Our study has several important limitations. Its inherent nature has a retrospective chart review allows us to evaluate only data that have already been collected. Furthermore, we found that T-NSTI patients had higher qSOFA scores than P-NSTI patients (see Table 1). This suggests that T-NSTI patients had poorer physiologic status on presentation to the tertiary hospital. Although qSOFA score was not an independent predictor of death in the regression model (see Table 3), there likely exists a selection bias, as T-NSTI patients were more ill at the time of presentation. More studies are needed to understand better why transfer patients are presenting in poorer physiologic condition to a tertiary center.

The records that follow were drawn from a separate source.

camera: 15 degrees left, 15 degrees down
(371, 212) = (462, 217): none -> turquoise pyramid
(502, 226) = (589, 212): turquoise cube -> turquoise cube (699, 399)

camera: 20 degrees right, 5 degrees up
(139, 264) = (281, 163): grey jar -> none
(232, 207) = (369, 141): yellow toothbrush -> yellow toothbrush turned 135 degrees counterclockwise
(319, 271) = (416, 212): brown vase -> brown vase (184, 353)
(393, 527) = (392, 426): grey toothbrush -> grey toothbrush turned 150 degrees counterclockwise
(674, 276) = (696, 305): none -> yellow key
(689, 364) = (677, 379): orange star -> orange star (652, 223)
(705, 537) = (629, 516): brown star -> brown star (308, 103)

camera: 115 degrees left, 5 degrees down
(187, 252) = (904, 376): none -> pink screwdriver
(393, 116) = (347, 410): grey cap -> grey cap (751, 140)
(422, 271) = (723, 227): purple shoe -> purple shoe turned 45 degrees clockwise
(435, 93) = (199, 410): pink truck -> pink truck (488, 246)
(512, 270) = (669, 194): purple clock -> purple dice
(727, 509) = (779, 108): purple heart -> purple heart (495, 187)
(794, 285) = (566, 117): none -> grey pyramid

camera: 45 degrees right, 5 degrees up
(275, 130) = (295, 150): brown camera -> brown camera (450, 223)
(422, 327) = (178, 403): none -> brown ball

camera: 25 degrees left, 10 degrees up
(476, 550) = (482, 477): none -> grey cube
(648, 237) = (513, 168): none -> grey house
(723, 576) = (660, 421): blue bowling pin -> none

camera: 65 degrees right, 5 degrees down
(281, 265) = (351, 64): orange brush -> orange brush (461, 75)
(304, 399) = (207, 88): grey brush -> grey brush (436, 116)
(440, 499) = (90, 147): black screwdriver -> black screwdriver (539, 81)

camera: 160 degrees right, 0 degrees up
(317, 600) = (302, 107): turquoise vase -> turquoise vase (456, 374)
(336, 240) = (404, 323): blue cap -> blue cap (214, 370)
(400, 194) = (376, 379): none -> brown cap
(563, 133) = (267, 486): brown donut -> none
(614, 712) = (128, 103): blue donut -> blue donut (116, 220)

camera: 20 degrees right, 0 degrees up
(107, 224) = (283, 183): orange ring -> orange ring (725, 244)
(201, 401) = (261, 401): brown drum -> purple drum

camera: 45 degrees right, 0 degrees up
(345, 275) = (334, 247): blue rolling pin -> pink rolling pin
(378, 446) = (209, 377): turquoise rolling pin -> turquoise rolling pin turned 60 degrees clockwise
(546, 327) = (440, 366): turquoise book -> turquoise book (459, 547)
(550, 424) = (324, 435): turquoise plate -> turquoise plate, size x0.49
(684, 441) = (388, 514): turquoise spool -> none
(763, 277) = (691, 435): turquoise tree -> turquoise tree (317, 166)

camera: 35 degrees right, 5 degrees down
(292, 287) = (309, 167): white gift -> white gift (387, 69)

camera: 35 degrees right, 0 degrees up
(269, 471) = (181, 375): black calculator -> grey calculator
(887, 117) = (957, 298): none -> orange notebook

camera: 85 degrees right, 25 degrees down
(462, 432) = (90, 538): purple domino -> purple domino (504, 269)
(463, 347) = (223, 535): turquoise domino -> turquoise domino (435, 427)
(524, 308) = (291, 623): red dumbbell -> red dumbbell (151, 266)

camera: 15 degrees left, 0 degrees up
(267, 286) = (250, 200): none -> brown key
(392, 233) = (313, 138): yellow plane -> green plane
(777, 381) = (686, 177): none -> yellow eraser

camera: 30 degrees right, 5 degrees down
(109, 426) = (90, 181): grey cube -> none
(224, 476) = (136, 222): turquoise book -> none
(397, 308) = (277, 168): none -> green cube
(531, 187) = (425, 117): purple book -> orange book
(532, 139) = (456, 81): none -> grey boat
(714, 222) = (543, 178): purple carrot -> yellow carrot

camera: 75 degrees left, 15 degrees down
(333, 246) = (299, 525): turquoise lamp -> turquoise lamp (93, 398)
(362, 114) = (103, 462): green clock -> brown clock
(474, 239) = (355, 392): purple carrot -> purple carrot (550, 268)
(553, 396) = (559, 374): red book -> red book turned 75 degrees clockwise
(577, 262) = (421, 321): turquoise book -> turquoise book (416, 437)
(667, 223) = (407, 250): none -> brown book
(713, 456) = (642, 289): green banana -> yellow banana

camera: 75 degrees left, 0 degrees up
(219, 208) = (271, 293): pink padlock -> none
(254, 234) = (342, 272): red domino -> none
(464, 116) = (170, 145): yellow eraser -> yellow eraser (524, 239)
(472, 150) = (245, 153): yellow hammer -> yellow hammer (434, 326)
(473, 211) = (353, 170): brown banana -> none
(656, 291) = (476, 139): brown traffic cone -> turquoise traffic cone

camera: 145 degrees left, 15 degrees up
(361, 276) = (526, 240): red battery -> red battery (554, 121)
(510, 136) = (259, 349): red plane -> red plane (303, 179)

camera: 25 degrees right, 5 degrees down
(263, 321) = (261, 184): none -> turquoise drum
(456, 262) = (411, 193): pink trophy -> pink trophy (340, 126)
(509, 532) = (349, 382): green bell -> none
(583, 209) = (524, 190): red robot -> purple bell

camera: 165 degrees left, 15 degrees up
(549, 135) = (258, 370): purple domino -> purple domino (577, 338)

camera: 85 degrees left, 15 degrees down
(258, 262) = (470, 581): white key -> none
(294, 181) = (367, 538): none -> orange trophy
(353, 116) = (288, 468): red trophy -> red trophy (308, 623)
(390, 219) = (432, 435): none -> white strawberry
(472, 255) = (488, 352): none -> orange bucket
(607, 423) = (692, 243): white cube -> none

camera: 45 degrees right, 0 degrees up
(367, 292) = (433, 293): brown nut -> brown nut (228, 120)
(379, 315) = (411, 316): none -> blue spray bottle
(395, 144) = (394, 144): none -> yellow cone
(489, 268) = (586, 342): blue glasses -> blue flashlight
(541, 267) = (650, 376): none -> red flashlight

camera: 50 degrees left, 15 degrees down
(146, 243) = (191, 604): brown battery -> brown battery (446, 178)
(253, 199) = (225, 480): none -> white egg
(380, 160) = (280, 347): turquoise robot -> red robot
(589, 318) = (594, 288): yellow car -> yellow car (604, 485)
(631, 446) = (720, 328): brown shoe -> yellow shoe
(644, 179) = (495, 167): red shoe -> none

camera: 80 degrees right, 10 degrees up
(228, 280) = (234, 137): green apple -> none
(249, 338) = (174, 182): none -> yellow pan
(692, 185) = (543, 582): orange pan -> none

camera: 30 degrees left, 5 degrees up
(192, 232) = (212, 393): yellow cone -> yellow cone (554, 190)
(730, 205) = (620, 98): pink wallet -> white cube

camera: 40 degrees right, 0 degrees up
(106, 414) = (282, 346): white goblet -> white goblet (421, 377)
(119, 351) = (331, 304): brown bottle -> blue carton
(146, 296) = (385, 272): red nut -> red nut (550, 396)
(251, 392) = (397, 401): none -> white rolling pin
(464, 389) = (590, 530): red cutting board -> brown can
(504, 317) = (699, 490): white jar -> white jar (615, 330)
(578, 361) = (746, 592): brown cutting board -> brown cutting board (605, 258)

Furthermore, physicians at tertiary centers are likely to encounter NSTIs more often than those at smaller community hospitals. Therefore, they may have a higher index of suspicion to make the diagnosis earlier. Unfortunately, we had access only to the dates on which patients presented, not the exact times. Therefore, we were not able to assess accurately the timing of diagnosis in the transfer group. Lastly, there are various reasons a patient will be transferred from one hospital to another. This could be attributable to unfamiliarity with the disease, surgeon unavailability, or inadequate resources [23,24]. Therefore, there likely are many factors involved in the decision to transfer a patient. We attempted to discover the reason for transfer in these patients because it may have implications for overall outcomes. However, the majority of reasons we found were vague, not specific enough to make a reasonable assessment. Further studies are needed with alternative strategies to understand if the reasons for transfer are associated with morbidity and death in these patients.
Conclusion
Transfer status is an independent predictor of in-hospital death in patients with NSTI. Timing of transfer and debridement status were not associated with in-hospital death. However, there was a trend toward a better mortality rate for patients who were transferred early without any prior debridement. The need for hemodialysis was an independent predictor of in-hospital death, whereas treatment at a Level 1 trauma center and smoking status were independent protectors. Larger multi-institutional studies are needed to clarify the factors contributing to an increased mortality rate in these patients.
Footnotes
Author Disclosure Statement
Research reported in this publication was supported by the National Heart, Lung, and Blood Institute of the National Institutes of Health under Award Number T32HL110853. The content is solely the responsibility of the authors and does not necessarily represent the official views of the National Institutes of Health.
The authors report no proprietary or commercial interest in any product mentioned or concept discussed in this article.
This work was presented at the Academic Surgical Congress 2019 in Houston, Texas.